Veriflow - The Formal Future #NFD16

Formal verification. Two words unfamiliar to me before Networking Field Day. To provide a brief summary, formal verification uses mathematical proofs to verify a system is working as designed – the same process used to create hacker-proof code. Veriflow has taken this method and applied it to networking to verify the intended design or operation of the network.

But what does this actually mean to us as network operators? Instead of monitoring isolated metrics like an interfaces’ utilization, we can monitor the intent of the entire network as a whole, including security policies. As a practical example, you can write policy that says:

The user network should never be able to access tcp port 3306 in the datacenter network.

and

Datacenter network links should always be redundant.

Veriflow will monitor the operational state of your network – mac address tables, route tables, access control lists, firewall rules, and alert you if your policy is violated. As more and more network devices are added to your network, this becomes an increasingly powerful tool.

veriflow-slide


Let’s get into the nitty gritty, how does this work? Veriflow’s solution is made up of two components – the “collector” and the “verification engine”. The collector is a VM that runs in your environment, using SSH credentials to log into your network devices and gather operational state using various 'show' commands.
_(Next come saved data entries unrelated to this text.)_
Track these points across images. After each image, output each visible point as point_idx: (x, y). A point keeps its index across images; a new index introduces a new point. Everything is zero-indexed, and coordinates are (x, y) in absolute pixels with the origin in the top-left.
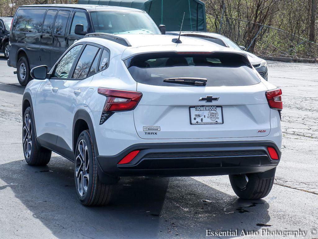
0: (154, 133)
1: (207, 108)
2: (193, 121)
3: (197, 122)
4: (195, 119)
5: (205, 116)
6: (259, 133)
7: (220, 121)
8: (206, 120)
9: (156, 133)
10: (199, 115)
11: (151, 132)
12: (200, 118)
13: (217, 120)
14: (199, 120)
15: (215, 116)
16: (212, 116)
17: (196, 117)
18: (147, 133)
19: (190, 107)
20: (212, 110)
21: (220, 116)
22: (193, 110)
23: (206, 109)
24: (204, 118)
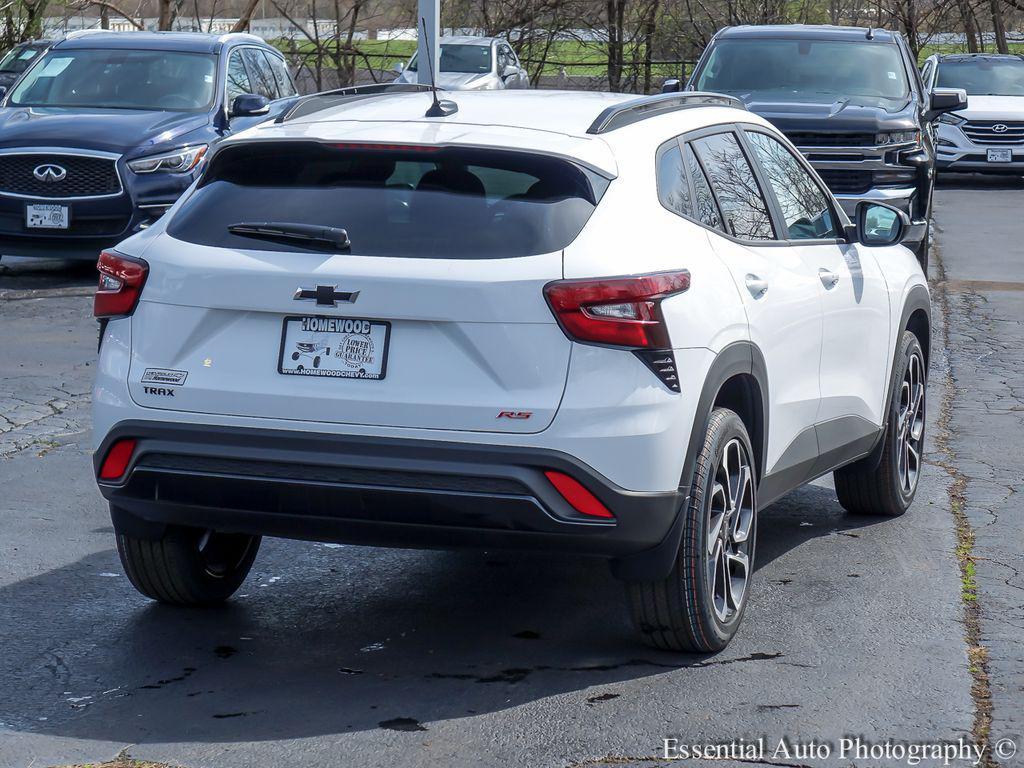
0: (167, 392)
1: (340, 326)
2: (289, 364)
3: (301, 367)
4: (295, 356)
5: (328, 349)
6: (504, 419)
7: (374, 369)
8: (329, 363)
9: (171, 393)
10: (310, 346)
11: (158, 386)
12: (314, 355)
13: (365, 366)
14: (306, 360)
15: (361, 352)
16: (353, 349)
17: (300, 352)
18: (149, 390)
19: (289, 318)
20: (353, 332)
21: (378, 354)
22: (295, 328)
23: (335, 327)
24: (324, 358)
Once the collector has aggregated the data, it forwards all network info to the verification engine, which can be another local VM or SaaS environment run by Veriflow. The nice thing about the SaaS option is that the collector VM never shares your SSH credentials with the verification system. Once the data is in the verification system, it is modeled to predict network-wide behavior and evaluated against any policy rules you have created. Each time the collector retrieves data (user configurable intervals), this is considered a “network snapshot”, and is kept as long as you have the space to store it. A typical network snapshot is 1-2 MB per device. By keeping these snapshots, you have a documented history of your network, and you can go back to any point in time to see what has changed. Besides security policies, this can help you verify network operation after an operating system upgrade, since Veriflow will inform you of any state change, for example if a routing table is incorrect because of a misapplied route-map.

For Networking Field Day, Veriflow also announced the 2.0 version of its software with two features I wanted to callout:

  • First, CloudPredict enables the collector to use API credentials to connect to your AWS environment and gather routing table info, security group rules, and S3 bucket policies. Since “the cloud” can sometimes be a wild west run by developers, CloudPredict can allow you to monitor network and security changes even when others have write access to your accounts – like when you need to make sure your dev VPC is completely isolated from your PCI VPC.

  • Second, Preflight will model your network changes to see potential impact before changes go live. At launch, Preflight only models ACL changes, which is a good start towards more intelligent network change control.

With these new features, and others I haven’t mentioned yet (like automatic network diagram generation), Veriflow was one of my favorite presentations at NFD16. I think Veriflow is showing us where the future of network monitoring and configuration verification is headed. Monitoring the network intent is much more elegant that writing individual alert rules for interface utilization, cpu and memory thresholds, and link up/down events. Testing network policy before applying to your live network – that’s a dream most of us can’t afford with completely redundant network hardware.

Veriflow is doing a lot right, and while listening to their presentation I couldn't help but think about how their platfrom could be expanded into additional areas. I'll be watching to see if any of the following will be rolled into future releases:

  1. Expand Preflight checks to include more components, with API access so we can build Preflight config verification into network automation workflows.
  2. Network utilization analysis. If a link is becoming saturated, use historical data of other existing links to know where traffic should be moved to. If a network device fails, will traffic flow overload the remaining links?
  3. Gather netflow data from the network to compare operational state to actual network flows - also use with Preflight checks to show what traffic flows would be affected.

Formal verification and monitoring the "intent" of the network are exciting advances, and I believe will have a real impact for the network operator.


Veriflow 2.0 Press Release

Disclosure: I attended this presentation as part of Networking Field Day, a Tech Field Day event. All expenses related to the event were sponsored, in addition to any free swag given out by vendors. All opinions expressed on The Network Stack are my own and not those of Tech Field Day, vendors or my employer.